Kadra Wigier Suwałki węższa. "Bardzo możliwe, że ktoś jeszcze dojdzie"

WP SportoweFakty / Roksana Bibiela / Na zdjęciu: piłkarze Wigier Suwałki
WP SportoweFakty / Roksana Bibiela / Na zdjęciu: piłkarze Wigier Suwałki

Piłkarze Wigier Suwałki są po pierwszym treningu w okresie przygotowań. Kadra jest węższa w stosunku do rundy jesiennej. - Bardzo możliwe, że ktoś jeszcze dojdzie - zapowiada Dariusz Mazur, prezes klubu.

Podopieczni Artura Skowronka trenowali w poniedziałek na sztucznym boisku. We wtorek przejdą badania mocy, szybkości i wytrzymałości. Indywidualnie pracuje Paweł Olszewski, który wraca do zdrowia po kontuzji. Trener zaplanował pierwszy sparing Wigier Suwałki na 20 stycznia, a ich przeciwnikiem będzie Atlantas Kłajpeda. Większość meczów kontrolnych zagrają z klubami z Litwy. Dopiero w próbie generalnej suwalczanie zmierzą się z polskim zespołem Olimpią Zambrów.

Kadra Wigier jest na razie węższa w porównaniu z rundą jesienną. Drużynę opuścili bramkarze Łukasz Budziłek i Przemysław Wróbel, obrońca Luka Asatiani, a także pomocnicy Radosław Bukacki i Krzysztof Wołkowicz. Poza Budziłkiem pożegnani zawodnicy nie stanowili o sile Wigier. W ostatnim meczu rundy jesiennej nie zagrali choćby minuty.

W miejsce Budziłka i Wróbla zakontraktowany został nowy bramkarz Damian Węglarz, który będzie rywalizować o miejsce w jedenastce z Hieronimem Zochem. Przez ostatnie lata nie dostawał wielu szans na pokazanie się w Zawiszy Bydgoszcz i w Jagiellonii Białystok. Trzecim golkiperem Wigier będzie wychowanek Krzysztof Szutkowski.

Blisko powrotu do rodzinnego miasta jest także Bartosz Olszewski. Transfer młodzieżowca wymaga potwierdzenia. Od 2012 roku obrońca szkolił się w akademii Legii Warszawa. Ze stołecznym zespołem zdobył mistrzostwo Polski juniorów. W tym okresie był powoływany do młodzieżowej reprezentacji kraju.

- Bardzo możliwe, że ktoś jeszcze dojdzie do tego zespołu. Nie chcemy jednak, żeby to były uzupełnienia. Chcemy, aby były to kluczowe wzmocnienia, lub piłkarze, w których będziemy widzieli przyszłość tego klubu - zapowiada Dariusz Mazur, prezes Wigier.

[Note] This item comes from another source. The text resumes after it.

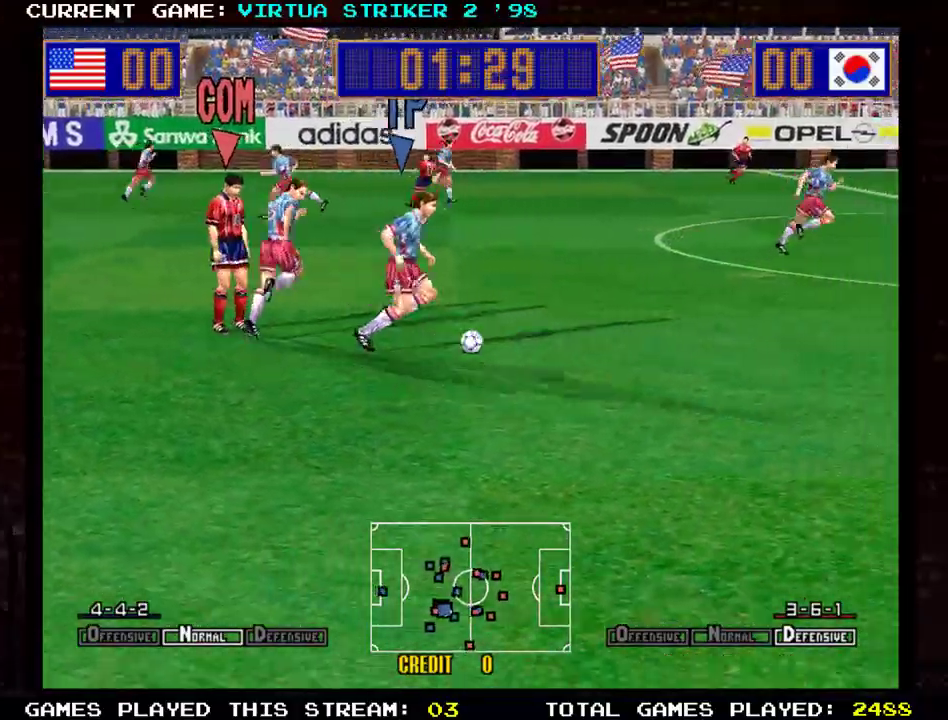
{"buttons": [], "left_stick": "right", "events": []}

Ważne dla Mazura jest przedłużenie kontraktów z obecnymi zawodnikami, aby latem uniknąć podobnej rewolucji kadrowej do tej, która nastąpiła przed sezonem. Konkrety w tym temacie mają być znane do końca tygodnia. - Nie chcemy czekać do maja, czy do czerwca, żeby znów przebudowywać cały zespół - tłumaczy prezes.

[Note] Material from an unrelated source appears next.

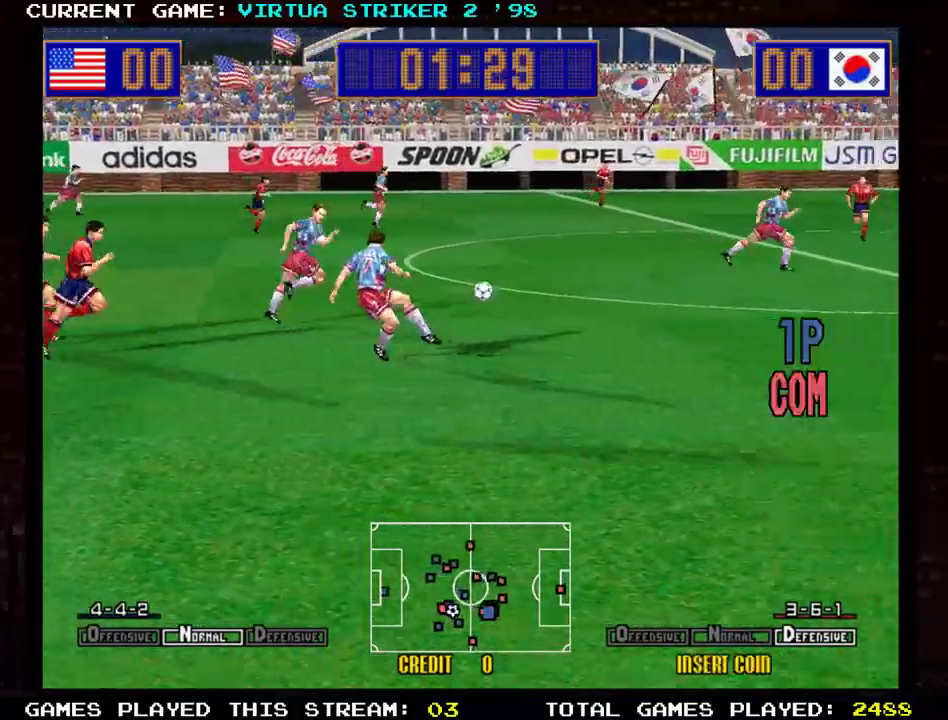
{"buttons": [], "left_stick": "right", "events": []}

Przez całą rundę jesienną Wigry były w dolnej połowie tabeli Nice I ligi. Dzięki udanemu finiszowi wypracowały sobie siedem punktów przewagi nad strefą spadkową. Niewiele większa jest strata suwalczan do miejsc premiowanych awansem do Lotto Ekstraklasy, a w zanadrzu mają zaległe spotkanie ze Stomilem Olsztyn.

ZOBACZ WIDEO Kołodziejczyk: Ekstraklasa nie weryfikuje żadnych umiejętności

Komentarze (0)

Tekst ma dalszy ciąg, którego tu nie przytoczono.